Three Steps to Set Up a Local Agent
- Install MLX-LM:
pip install mlx-lm - Start the server: Run
mlx_lm.server, using a model that supports tool calls (start with a small model for testing). - Point your agent to the local server: Set the base URL to
localhost:8080in your agent framework.
For example, in OpenCode’s configuration: define a local provider, set the URL to localhost, specify the model name, then tell OpenCode to use this local model for all requests.
Three Key Challenges Accelerated by MLX for Agents
Prompt Processing (Neural Accelerator)
In an agent loop, the model must process a lot of new context after each tool output. Sessions often contain hundreds of thousands of tokens. The dedicated Neural Accelerator introduced in the M5 chip makes matrix multiplication 4× faster than the M4. MLX’s specialized matrix multiplication and attention kernels translate directly into faster prompt processing — the agent can read codebases or process tool results almost four times as fast. This all happens automatically, no special parameters or code changes needed.
Concurrency (Continuous Batching)
When multiple sub-agents work in parallel, they send requests simultaneously. MLX-LM Server uses continuous batching: incoming requests are dynamically grouped and processed together on the GPU, and new requests can join an ongoing batch. This way sub-agents don’t wait in a queue, and the entire workflow stays fluid.
Model Size (Distributed Inference)
When a single Mac doesn’t have enough memory (e.g., DeepSeek’s 1.6 trillion parameter model — weights alone exceed 800 GB), MLX allows distributing the model across multiple Macs connected via Thunderbolt or Ethernet. This not only makes running larger models possible, but also parallelizes prompt processing across devices, accelerating the agent loop. Thunderbolt RDMA is supported starting in macOS 26.2, and with four nodes speedups of up to 3× are possible. Use mlx.launch with a hostfile to start a distributed server.

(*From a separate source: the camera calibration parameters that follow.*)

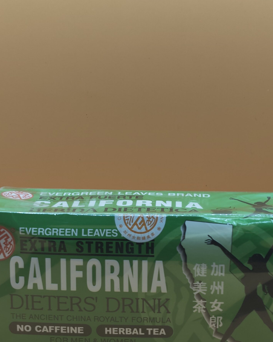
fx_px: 707
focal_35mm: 70
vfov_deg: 27.1
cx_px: 141
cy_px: 207
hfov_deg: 21.9
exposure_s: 1/100
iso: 190
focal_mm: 5.56
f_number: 1.88
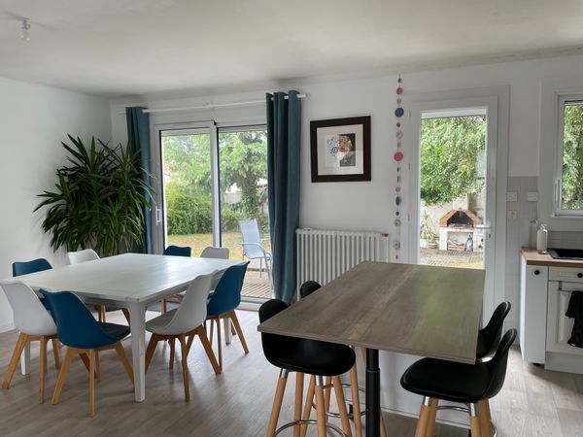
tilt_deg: -4.9
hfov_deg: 67.3
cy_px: 218
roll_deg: +0.3
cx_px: 292
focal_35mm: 26
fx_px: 438
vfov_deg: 53.1
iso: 40
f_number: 1.6
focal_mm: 4.2
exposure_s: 1/121
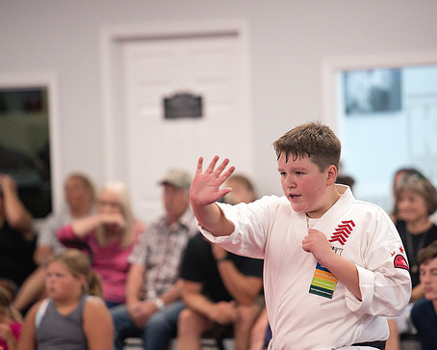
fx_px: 2793
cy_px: 185
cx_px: 242
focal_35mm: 216
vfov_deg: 7.2
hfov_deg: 8.9
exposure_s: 1/400
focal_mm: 180
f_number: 2.8
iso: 1600
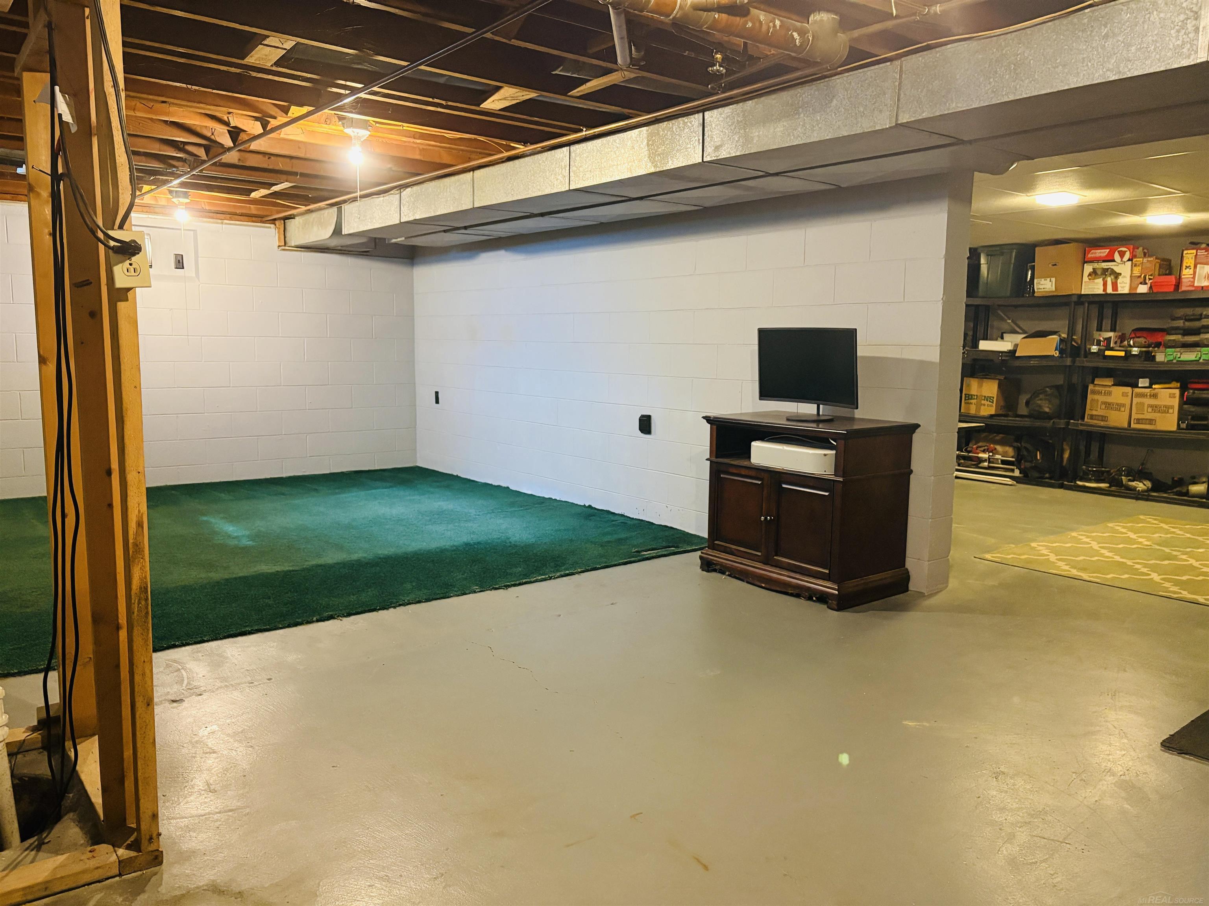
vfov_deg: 53.1
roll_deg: +0.0
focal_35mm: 26
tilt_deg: -6.5
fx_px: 908
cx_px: 604
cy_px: 453
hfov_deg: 67.3
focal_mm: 5.96
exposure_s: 1/30
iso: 500
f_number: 1.6
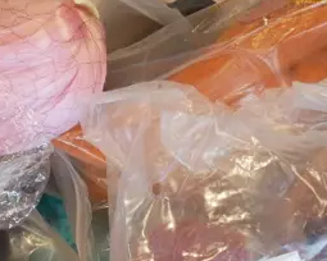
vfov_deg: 7.7
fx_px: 1897
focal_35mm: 196
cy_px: 407
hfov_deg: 9.8
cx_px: 76
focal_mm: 25
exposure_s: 1/60
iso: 640
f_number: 4.5
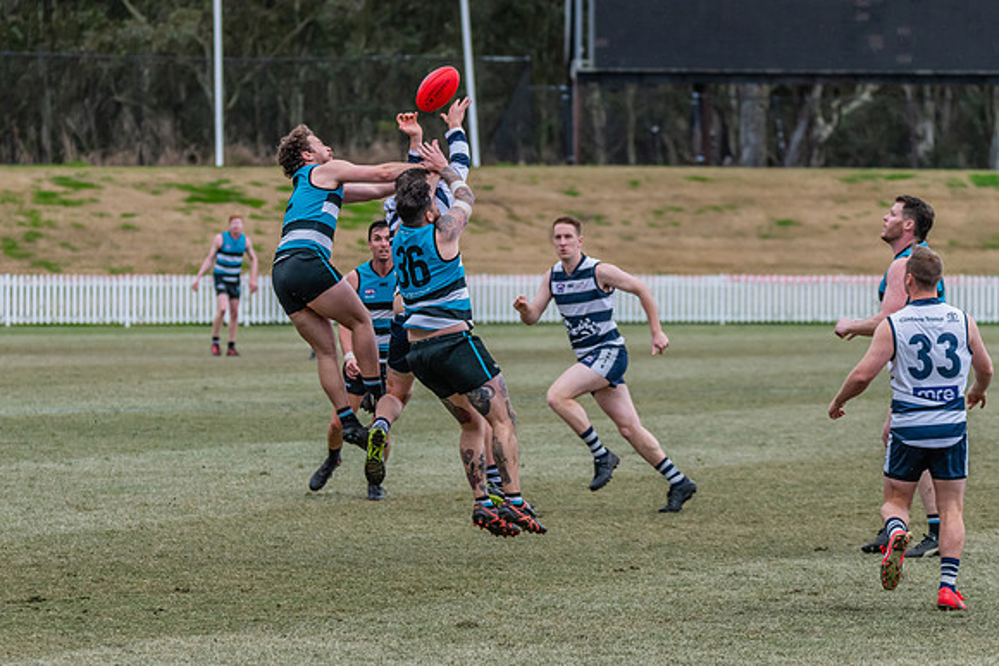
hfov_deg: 8.1
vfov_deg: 5.4
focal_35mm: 254
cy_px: 286
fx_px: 7045
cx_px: 371
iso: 1400
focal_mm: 200
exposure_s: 1/1600
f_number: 5.3
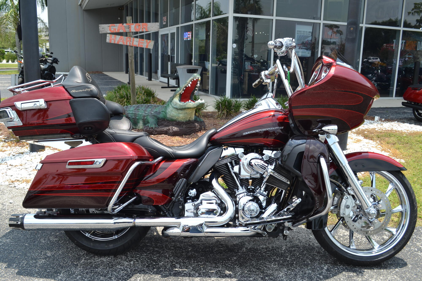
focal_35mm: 30
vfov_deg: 43.6
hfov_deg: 61.9
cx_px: 211
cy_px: 140
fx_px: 352
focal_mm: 20
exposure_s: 1/200
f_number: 7.1
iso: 100
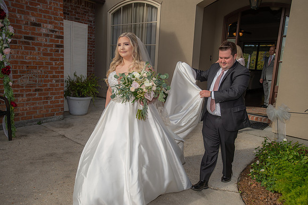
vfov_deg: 46.4
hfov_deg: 65.5
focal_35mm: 28
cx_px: 154
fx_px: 239
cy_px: 102
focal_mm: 28
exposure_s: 1/320
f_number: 5.6
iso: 64
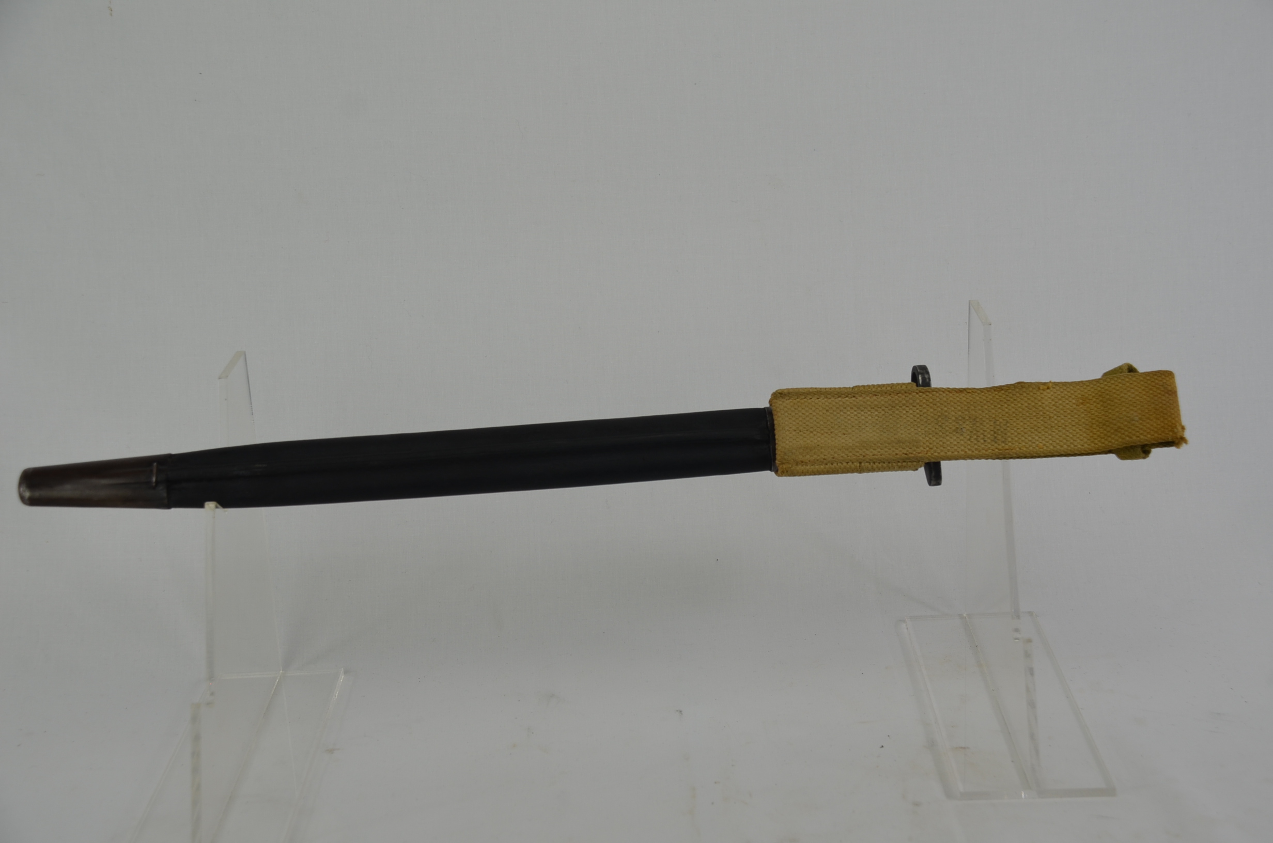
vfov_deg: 25.6
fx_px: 1853
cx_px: 636
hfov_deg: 37.9
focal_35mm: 52
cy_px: 422
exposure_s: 1/160
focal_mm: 35
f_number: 6.3
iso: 200
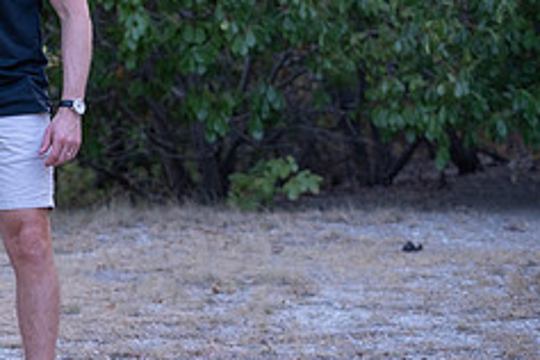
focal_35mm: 176
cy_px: 97
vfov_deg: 7.8
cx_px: -87
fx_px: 2640
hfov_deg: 11.5
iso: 640
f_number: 2.8
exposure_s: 1/320
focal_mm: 72
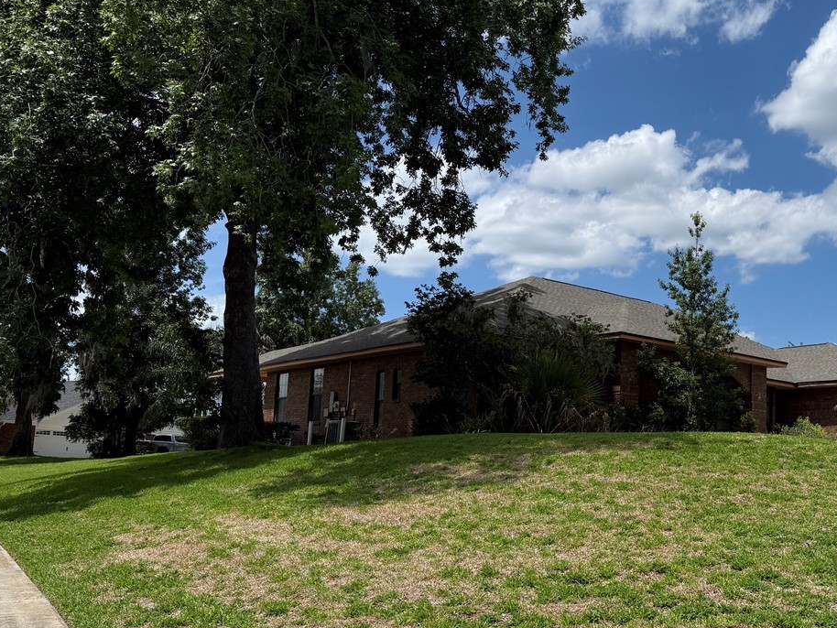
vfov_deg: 34.3
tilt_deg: +6.7
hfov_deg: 43.4
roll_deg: -2.2
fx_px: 1016
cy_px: 364
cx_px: 624
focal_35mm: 42
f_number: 1.78
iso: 80
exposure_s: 1/7353
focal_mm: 6.76
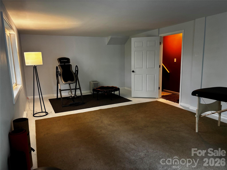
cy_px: 85
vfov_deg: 53.1
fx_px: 170
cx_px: 114
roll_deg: +1.0
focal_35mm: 26
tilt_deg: -10.1
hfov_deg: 67.3
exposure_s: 1/60
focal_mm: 5.96
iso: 400
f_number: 1.6
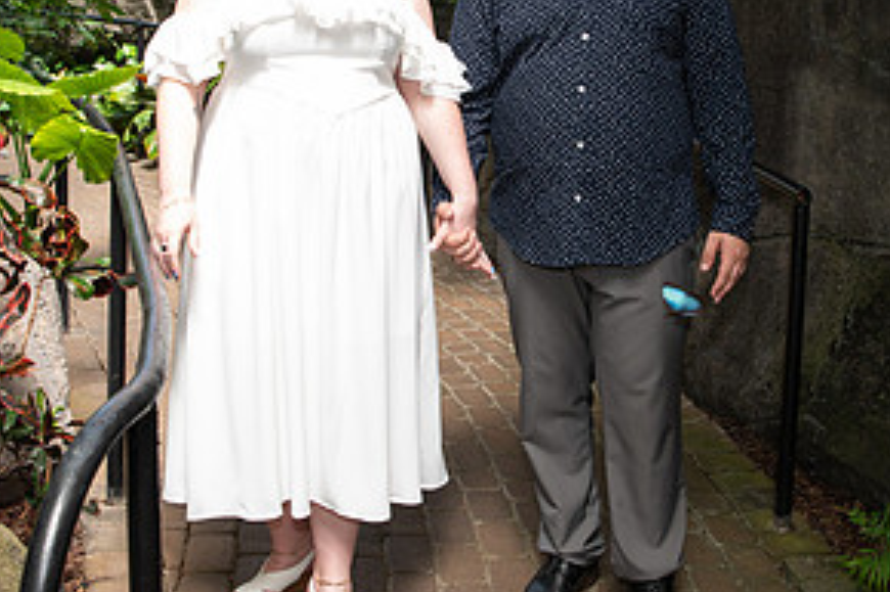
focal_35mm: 48
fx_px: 1186
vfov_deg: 27.7
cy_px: 163
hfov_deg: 41.1
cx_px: 497
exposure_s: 1/125
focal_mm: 24
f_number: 3.5
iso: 250
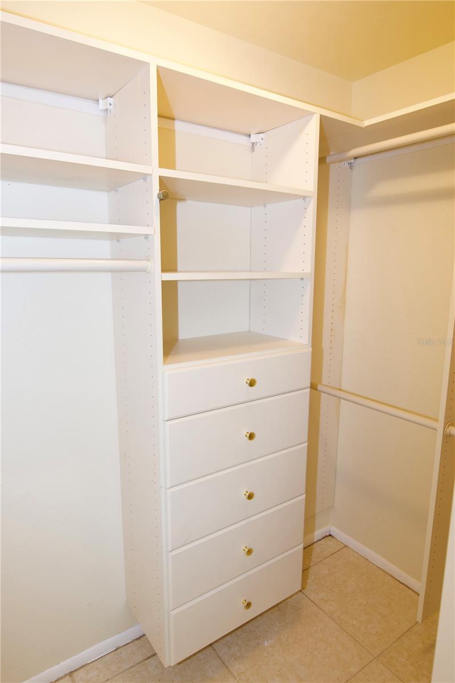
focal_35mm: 21
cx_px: 228
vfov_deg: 81.2
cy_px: 342
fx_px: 398
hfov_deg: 59.5
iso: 800
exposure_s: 1/60
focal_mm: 14
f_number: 4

Live Demo: Building an App from Scratch and Fixing Bugs
Demo 1: Building a SwiftUI Drawing App
Starting from a blank Xcode project, the agent is asked to build a drawing app for iPad. The agent looks at the current directory, makes a plan, writes files, then builds the app and fixes errors. The first version was generated in about two minutes, fully functional. Then the agent was asked to add round end caps — it edited the code and recompiled successfully.
Demo 2: Fixing a Bug in Xcode
Connect Xcode to an MLX server already running locally (Settings → Intelligence → Add Local Hosted Provider, port 8080). A bug was intentionally introduced into the project, and the model was asked to fix it. The model identified the bug, checked the surrounding code, wrote a fix, and then the project could be built and run. Throughout the entire process, the code never left the Mac.
Get Started
Install MLX-LM, start the server, and point your favorite agent to it. All demo content is open source and ready to use now.